A língua portuguesa é o espelho de séculos de encontros, migrações e trocas culturais. No meio da herança deixada por romanos, árabes ou germânicos, há uma influência menos falada, mas ainda assim presente: a dos Celtas. Povos antigos da Europa Ocidental, deixaram marcas na paisagem, na história e… nas palavras.
Entre os séculos XII a.C. e I d.C., os Celtas espalharam-se por vastas regiões da Europa, incluindo o norte da Península Ibérica. Não formavam um império, mas sim uma rede de tribos com culturas e línguas aparentadas, as chamadas línguas célticas.
Quando o Império Romano se expandiu, estas tribos foram sendo absorvidas, mas não desapareceram sem deixar rasto – nem tudo se perdeu com o latim. Algumas palavras sobreviveram, atravessaram o tempo e chegaram até ao português moderno.
Abaixo estão doze exemplos de palavras com raízes célticas, incorporadas através do latim e ainda hoje em uso:
- Barra: originalmente designava o topo de uma árvore ou um penacho. Hoje é usada para tudo, de peças metálicas a regiões costeiras.
- Braga: além de nome de cidade e roupa íntima, deriva da palavra céltica bracca, usada para calças típicas da Gália.
- Cabana: simples abrigo ou casa modesta, vem de cappano, termo celta para tenda ou refúgio.
- Caminho: palavra que evoca deslocação, escolhas ou percursos de vida, com origem em camino, termo celta para “passagem”.
- Camisa: do celta camisā, peça de vestuário básica que sobreviveu aos séculos sem grandes mudanças de forma ou função.
- Gato: os celtas chamavam-lhe cattos, talvez por se referirem ao seu instinto caçador — traço ainda hoje reconhecido.
- Légua: antiga unidade de medida que vem de leukā, ligada ao conceito de distância percorrida sob a luz do dia.
- Manteiga: ligada a mantikā, que remete para bolsas de couro usadas na produção do alimento.
- Minhoca: diminutivo de origem celta que transmite ideia de pequenez e fragilidade: minnucā.
- Salmão: do celta salmā, “peixe saltador”, nome que faz justiça ao seu comportamento migratório.
- Tojo: planta espinhosa comum no campo português, com nome derivado de tolio, o “espinho” celta.
- Vassalo: designava originalmente um jovem ou criado. A palavra foi ganhando peso social até à Idade Média, onde assumiu um papel central na hierarquia feudal.

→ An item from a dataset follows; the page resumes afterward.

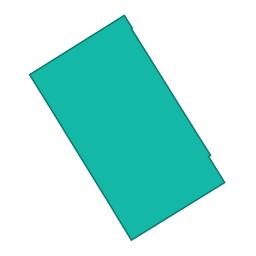 Lyon, Kansas, United States of America, rotated 328°
{"feature_id": "52423323B39562727260187", "entity_name": "Lyon", "entity_type": "district", "adm_level": 2, "iso_a3": "USA", "parent_name": "United States of America", "parent_adm1": "Kansas", "projection": "natural_earth1", "projection_center": [-96.128, 38.455], "detail": "fine", "context": "isolated", "style": "filled", "palette": "teal", "viewbox_px": 256, "rotation_deg": 328, "n_neighbors": 0, "source": "geoboundaries", "source_scale": "gbopen_adm2", "svg_char_len": 339}
<svg xmlns="http://www.w3.org/2000/svg" viewBox="0 0 256 256"><g transform="rotate(328 128 128)"><path d="M72.4,105.1L72.0,174.9L71.4,224.9L181.1,225.5L181.2,195.0L183.5,195.0L183.4,135.2L183.5,120.2L183.5,45.5L184.6,45.5L184.5,30.5L118.4,30.6L72.8,30.6L72.7,75.2L72.4,105.1Z" fill="#14b8a6" stroke="#0f766e" stroke-width="1.5"/></g></svg>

Uma herança discreta mas persistente
A herança celta no português é subtil – muitas vezes disfarçada sob o latim -, mas revela uma faceta fascinante da história da língua.
Ao descobrirmos estas raízes, ganhamos uma nova consciência do tempo e das culturas que moldaram o modo como falamos.
No fundo, cada palavra é um fragmento de uma história mais antiga do que imaginamos.
E a língua, esse corpo vivo que nos liga ao passado, continua a ecoar vozes de povos que já desapareceram… mas que ainda falam por nós.